> DATASET
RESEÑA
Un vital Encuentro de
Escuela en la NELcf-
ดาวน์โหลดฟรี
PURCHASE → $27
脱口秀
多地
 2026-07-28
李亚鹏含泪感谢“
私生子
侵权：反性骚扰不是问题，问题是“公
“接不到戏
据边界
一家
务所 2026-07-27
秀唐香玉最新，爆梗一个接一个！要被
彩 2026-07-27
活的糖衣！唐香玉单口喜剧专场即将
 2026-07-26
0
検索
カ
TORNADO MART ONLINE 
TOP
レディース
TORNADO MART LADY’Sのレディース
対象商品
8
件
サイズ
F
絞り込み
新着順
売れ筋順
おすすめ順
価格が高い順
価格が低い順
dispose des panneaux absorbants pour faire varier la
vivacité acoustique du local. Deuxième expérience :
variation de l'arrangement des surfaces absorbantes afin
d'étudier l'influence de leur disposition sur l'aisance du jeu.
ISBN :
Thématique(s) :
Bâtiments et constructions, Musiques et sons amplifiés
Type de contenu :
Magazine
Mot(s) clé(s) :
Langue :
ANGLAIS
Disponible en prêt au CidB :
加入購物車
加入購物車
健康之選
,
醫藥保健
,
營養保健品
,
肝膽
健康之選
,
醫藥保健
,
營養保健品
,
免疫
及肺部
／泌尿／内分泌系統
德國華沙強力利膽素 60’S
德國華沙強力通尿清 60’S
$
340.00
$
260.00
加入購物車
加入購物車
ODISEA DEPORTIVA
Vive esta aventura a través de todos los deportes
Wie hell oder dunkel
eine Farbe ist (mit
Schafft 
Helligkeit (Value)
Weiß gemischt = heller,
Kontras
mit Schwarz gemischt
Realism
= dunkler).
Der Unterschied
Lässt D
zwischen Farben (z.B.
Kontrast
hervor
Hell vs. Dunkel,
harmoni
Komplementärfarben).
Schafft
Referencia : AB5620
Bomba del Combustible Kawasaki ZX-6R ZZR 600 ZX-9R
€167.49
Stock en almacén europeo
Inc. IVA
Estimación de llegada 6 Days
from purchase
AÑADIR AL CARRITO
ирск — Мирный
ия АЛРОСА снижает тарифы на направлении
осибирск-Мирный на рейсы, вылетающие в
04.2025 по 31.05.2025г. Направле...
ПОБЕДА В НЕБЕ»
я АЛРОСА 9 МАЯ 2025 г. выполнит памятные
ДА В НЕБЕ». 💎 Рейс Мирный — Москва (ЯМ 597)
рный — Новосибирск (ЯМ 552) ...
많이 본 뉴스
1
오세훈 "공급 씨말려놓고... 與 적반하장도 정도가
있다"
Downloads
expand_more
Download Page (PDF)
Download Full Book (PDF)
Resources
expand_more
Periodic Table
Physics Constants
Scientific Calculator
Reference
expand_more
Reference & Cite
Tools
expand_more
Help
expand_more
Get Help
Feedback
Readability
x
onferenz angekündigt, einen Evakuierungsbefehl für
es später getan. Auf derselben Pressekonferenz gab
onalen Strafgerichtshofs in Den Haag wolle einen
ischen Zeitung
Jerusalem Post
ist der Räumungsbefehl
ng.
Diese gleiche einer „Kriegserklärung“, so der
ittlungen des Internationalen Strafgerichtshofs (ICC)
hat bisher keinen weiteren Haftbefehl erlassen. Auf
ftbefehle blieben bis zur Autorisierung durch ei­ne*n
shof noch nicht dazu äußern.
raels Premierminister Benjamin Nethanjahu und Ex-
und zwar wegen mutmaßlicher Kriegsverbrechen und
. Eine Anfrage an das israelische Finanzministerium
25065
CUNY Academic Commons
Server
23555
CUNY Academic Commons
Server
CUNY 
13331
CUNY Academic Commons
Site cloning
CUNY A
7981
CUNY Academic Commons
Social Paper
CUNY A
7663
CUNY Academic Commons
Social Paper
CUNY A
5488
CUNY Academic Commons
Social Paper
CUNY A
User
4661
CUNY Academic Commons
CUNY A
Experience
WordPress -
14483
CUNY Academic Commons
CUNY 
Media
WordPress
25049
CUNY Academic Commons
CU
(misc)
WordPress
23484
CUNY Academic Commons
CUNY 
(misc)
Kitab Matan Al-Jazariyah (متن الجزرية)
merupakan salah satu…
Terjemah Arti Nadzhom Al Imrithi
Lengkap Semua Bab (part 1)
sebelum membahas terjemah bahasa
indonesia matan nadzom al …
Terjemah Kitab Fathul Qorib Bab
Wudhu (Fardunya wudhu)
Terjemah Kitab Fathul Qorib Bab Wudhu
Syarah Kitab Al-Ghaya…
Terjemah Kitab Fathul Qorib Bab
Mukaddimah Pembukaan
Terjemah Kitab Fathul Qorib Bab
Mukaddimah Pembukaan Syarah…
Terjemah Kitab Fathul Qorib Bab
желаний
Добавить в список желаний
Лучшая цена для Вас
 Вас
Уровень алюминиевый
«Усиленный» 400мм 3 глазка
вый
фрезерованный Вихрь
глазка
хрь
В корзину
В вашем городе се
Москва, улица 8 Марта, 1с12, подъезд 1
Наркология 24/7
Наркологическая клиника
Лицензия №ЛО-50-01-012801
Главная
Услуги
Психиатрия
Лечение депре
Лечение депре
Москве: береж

> THE PROBLEM
Take the lines above from the one containing "d'étudier l'influence de" to the one containing "hat bisher keinen" and retype them exactly, both ends included, with nothing added.

> ANSWER BELOW
d'étudier l'influence de leur disposition sur l'aisance du jeu.
ISBN :
Thématique(s) :
Bâtiments et constructions, Musiques et sons amplifiés
Type de contenu :
Magazine
Mot(s) clé(s) :
Langue :
ANGLAIS
Disponible en prêt au CidB :
加入購物車
加入購物車
健康之選
,
醫藥保健
,
營養保健品
,
肝膽
健康之選
,
醫藥保健
,
營養保健品
,
免疫
及肺部
／泌尿／内分泌系統
德國華沙強力利膽素 60’S
德國華沙強力通尿清 60’S
$
340.00
$
260.00
加入購物車
加入購物車
ODISEA DEPORTIVA
Vive esta aventura a través de todos los deportes
Wie hell oder dunkel
eine Farbe ist (mit
Schafft 
Helligkeit (Value)
Weiß gemischt = heller,
Kontras
mit Schwarz gemischt
Realism
= dunkler).
Der Unterschied
Lässt D
zwischen Farben (z.B.
Kontrast
hervor
Hell vs. Dunkel,
harmoni
Komplementärfarben).
Schafft
Referencia : AB5620
Bomba del Combustible Kawasaki ZX-6R ZZR 600 ZX-9R
€167.49
Stock en almacén europeo
Inc. IVA
Estimación de llegada 6 Days
from purchase
AÑADIR AL CARRITO
ирск — Мирный
ия АЛРОСА снижает тарифы на направлении
осибирск-Мирный на рейсы, вылетающие в
04.2025 по 31.05.2025г. Направле...
ПОБЕДА В НЕБЕ»
я АЛРОСА 9 МАЯ 2025 г. выполнит памятные
ДА В НЕБЕ». 💎 Рейс Мирный — Москва (ЯМ 597)
рный — Новосибирск (ЯМ 552) ...
많이 본 뉴스
1
오세훈 "공급 씨말려놓고... 與 적반하장도 정도가
있다"
Downloads
expand_more
Download Page (PDF)
Download Full Book (PDF)
Resources
expand_more
Periodic Table
Physics Constants
Scientific Calculator
Reference
expand_more
Reference & Cite
Tools
expand_more
Help
expand_more
Get Help
Feedback
Readability
x
onferenz angekündigt, einen Evakuierungsbefehl für
es später getan. Auf derselben Pressekonferenz gab
onalen Strafgerichtshofs in Den Haag wolle einen
ischen Zeitung
Jerusalem Post
ist der Räumungsbefehl
ng.
Diese gleiche einer „Kriegserklärung“, so der
ittlungen des Internationalen Strafgerichtshofs (ICC)
hat bisher keinen weiteren Haftbefehl erlassen. Auf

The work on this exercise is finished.